There's no place for the Sun to hide its face anymore.
The rotating star's far side, out of view to astronomers, has now been fully seen for the first time using data from the Solar and Heliospheric Observatory (SOHO).
A new technique allows scientists to detect potentially damaging solar storms that may be brewing on the far side of the Sun and, weeks later, will be rotated into view and aimed our way.
"Sunspots, solar flares and other active regions on the surface of the Sun emit radiation that can interfere with orbiting satellites, telecommunications and power transmission," said Philip Scherrer, a research professor at Stanford University Department of Physics. "This new method allows more reliable warning of magnetic storms brewing on the far side that could rotate with the Sun and threaten the Earth."
A Michelson Doppler Imager (MDI) aboard SOHO creates the images of the Sun's interior by measuring the speed of sound waves formed by blistering gases that well up to the surface.
"This technique works on the same principle as a medical ultrasound, which can create an image of a fetus inside a pregnant woman," Scherrer explained. "In this case, we're looking through a star with sound waves."
Although two similar techniques have been around for a few years now, their limitations did not allow the entire hidden side of the Sun to be observable.

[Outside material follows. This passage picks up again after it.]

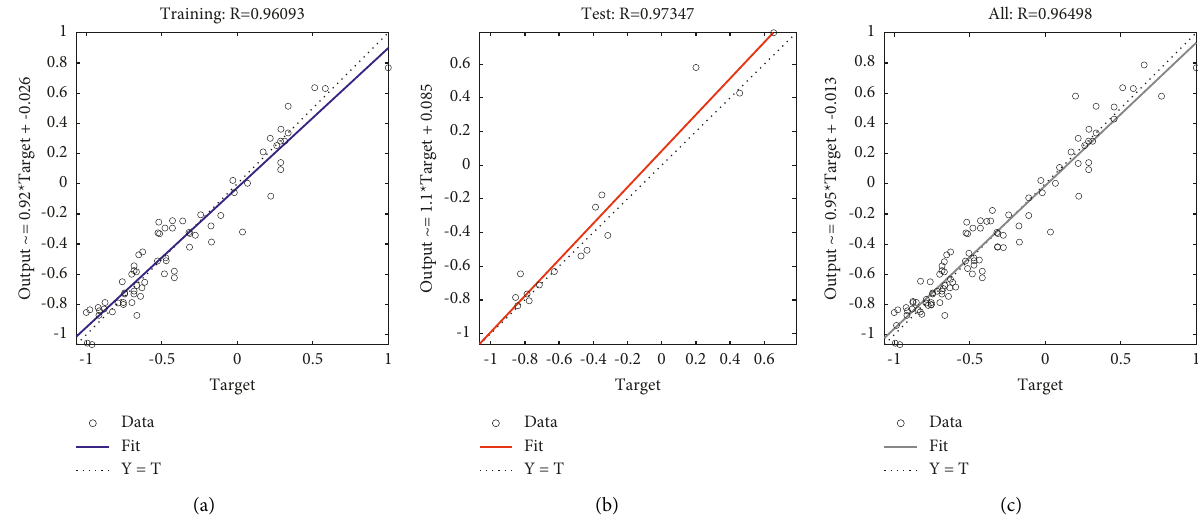
Figure 5: Dynamic changes of the metrics: (a) training set, (b) test set, and (c) all data sets. Table 8: Training value and error analysis of benchmark land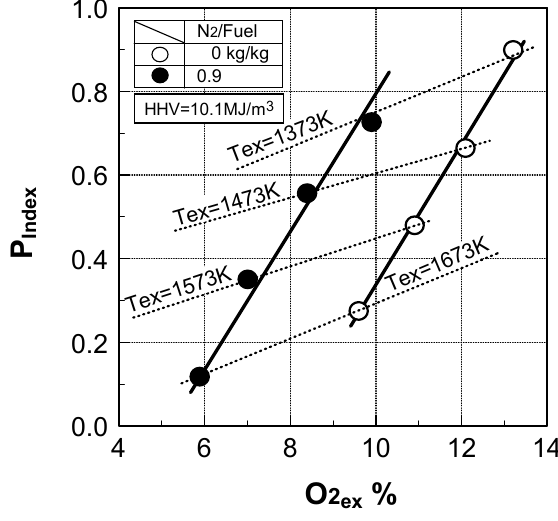
Figure 73. Dependence of NOx emission characteristics on combustion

The images from one offered a view of the center of the Sun's far side, while the other showed the edges.
A new computer algorithm finally allows the entire back face to be viewed.
"This new method is a vast improvement," Scherrer said. "It should be especially important during the next solar maximum, which should begin in 2011, when solar activity will be at its peak."
During the last solar max, the peak of sun's activity in a roughly 11-year cycle, solar storms caused power outages in parts of Sweden and Canada and destroyed a satellite used to verify a number of credit card payments in the United States.
Air transportation can also be affected because solar storms interfere with the Global Positioning System satellites, Scherrer explained. "Our goal is to give pilots and air traffic controllers a day or two notice of a possible solar event."